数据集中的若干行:
┏━━

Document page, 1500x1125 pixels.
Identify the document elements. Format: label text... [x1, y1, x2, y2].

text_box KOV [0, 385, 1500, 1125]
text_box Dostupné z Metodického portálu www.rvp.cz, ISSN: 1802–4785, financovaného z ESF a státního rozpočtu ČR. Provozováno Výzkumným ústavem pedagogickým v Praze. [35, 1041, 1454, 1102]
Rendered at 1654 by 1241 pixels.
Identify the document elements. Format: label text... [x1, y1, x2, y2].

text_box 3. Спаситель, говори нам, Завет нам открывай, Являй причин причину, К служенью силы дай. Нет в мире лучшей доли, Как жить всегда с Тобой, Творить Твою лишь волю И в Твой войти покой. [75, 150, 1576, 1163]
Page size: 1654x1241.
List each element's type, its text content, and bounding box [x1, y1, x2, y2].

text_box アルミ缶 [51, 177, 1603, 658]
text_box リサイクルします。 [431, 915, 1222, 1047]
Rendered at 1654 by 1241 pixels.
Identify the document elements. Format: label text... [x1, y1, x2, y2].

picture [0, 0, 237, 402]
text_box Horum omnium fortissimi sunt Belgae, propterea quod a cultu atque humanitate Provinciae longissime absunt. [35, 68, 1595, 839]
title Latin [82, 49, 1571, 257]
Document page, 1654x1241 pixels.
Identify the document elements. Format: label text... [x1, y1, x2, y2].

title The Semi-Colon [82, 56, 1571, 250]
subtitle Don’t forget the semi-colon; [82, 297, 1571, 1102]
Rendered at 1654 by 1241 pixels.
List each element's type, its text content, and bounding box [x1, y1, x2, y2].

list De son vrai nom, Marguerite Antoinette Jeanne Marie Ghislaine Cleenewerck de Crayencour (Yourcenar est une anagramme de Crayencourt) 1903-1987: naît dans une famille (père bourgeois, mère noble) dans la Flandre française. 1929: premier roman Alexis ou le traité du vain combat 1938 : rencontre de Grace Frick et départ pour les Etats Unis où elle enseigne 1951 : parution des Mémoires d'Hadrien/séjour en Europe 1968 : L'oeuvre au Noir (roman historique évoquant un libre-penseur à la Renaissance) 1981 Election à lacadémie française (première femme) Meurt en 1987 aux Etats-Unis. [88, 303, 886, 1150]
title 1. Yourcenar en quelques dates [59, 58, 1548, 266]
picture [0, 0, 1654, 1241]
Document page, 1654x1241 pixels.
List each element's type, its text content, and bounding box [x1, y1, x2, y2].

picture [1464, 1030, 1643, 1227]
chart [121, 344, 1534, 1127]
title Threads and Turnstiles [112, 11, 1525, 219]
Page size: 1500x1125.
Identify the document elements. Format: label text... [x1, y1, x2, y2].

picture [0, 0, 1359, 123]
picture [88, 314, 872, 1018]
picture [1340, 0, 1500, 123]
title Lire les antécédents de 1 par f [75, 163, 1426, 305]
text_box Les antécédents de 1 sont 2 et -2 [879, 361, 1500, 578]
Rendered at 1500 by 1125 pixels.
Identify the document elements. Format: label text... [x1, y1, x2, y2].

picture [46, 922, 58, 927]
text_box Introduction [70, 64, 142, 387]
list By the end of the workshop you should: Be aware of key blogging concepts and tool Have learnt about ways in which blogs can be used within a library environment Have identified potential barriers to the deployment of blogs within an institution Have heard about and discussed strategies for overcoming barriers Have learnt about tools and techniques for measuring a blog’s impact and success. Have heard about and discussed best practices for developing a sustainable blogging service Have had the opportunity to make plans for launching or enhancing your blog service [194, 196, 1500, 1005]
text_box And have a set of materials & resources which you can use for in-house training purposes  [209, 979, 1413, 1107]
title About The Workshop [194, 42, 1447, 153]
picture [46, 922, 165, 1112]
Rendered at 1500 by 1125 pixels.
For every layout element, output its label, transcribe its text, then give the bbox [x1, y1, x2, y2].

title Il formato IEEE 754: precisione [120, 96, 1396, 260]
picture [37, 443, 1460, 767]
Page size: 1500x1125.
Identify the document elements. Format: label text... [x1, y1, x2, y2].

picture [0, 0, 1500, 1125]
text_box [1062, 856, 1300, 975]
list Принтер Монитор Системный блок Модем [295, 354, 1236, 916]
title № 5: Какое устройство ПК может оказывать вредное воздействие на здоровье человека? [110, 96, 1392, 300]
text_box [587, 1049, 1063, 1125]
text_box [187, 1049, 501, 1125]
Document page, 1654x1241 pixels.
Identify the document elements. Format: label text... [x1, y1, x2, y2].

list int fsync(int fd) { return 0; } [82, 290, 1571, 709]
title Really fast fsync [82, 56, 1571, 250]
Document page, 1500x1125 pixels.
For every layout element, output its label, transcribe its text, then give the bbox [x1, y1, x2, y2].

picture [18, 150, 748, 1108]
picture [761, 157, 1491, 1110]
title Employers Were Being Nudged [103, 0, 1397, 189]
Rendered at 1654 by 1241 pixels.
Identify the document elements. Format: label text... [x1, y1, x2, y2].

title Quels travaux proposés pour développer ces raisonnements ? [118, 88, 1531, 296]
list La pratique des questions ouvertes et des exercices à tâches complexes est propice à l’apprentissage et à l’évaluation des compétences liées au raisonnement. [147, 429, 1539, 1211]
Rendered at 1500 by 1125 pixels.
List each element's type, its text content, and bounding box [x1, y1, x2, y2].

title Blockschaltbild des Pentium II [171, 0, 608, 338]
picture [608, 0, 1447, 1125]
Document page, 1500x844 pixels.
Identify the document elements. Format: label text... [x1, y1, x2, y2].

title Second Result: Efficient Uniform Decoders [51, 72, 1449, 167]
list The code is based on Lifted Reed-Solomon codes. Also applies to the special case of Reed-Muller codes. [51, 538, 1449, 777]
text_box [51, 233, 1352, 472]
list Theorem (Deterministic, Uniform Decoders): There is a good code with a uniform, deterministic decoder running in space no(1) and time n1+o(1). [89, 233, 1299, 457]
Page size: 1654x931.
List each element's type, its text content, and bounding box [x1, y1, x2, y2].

┗━━

从含有“Page size: 1654x931.”的那一行开始，一直到条目的最后一行，把这些行逐字输出。

Page size: 1654x931.
List each element's type, its text content, and bounding box [x1, y1, x2, y2].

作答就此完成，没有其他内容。